### WORK TO COMPLETE
In the records that follow, find the line with "cx_px: -218"; from there, retype every line exactly through the line with "f_number: 8", which also belongs to the answer.

### DATA PROVIDED

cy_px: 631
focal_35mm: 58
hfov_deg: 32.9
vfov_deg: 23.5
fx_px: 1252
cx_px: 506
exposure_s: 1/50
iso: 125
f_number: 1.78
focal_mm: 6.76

--

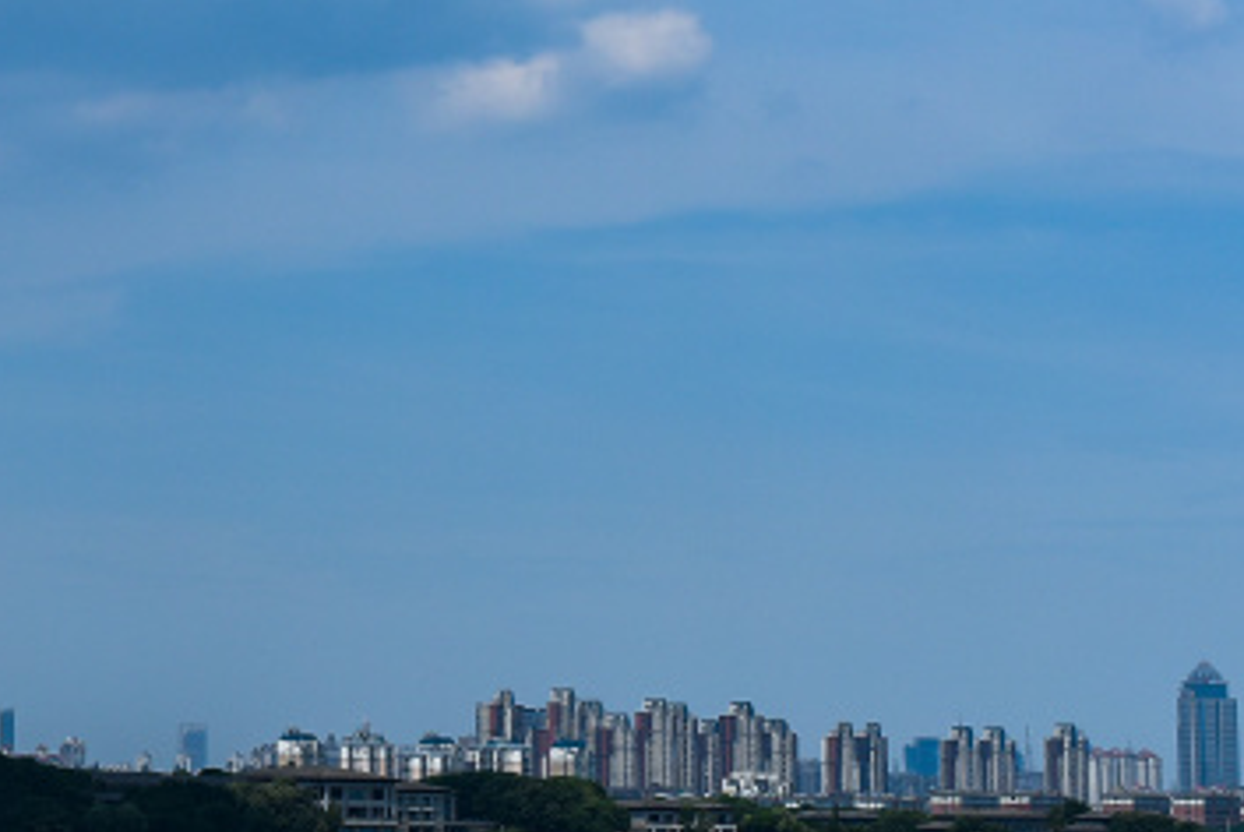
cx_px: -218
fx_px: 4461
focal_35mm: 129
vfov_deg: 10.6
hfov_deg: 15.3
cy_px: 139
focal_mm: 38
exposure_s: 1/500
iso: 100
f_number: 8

### SOLUTION TO THIS TASK
cx_px: -218
fx_px: 4461
focal_35mm: 129
vfov_deg: 10.6
hfov_deg: 15.3
cy_px: 139
focal_mm: 38
exposure_s: 1/500
iso: 100
f_number: 8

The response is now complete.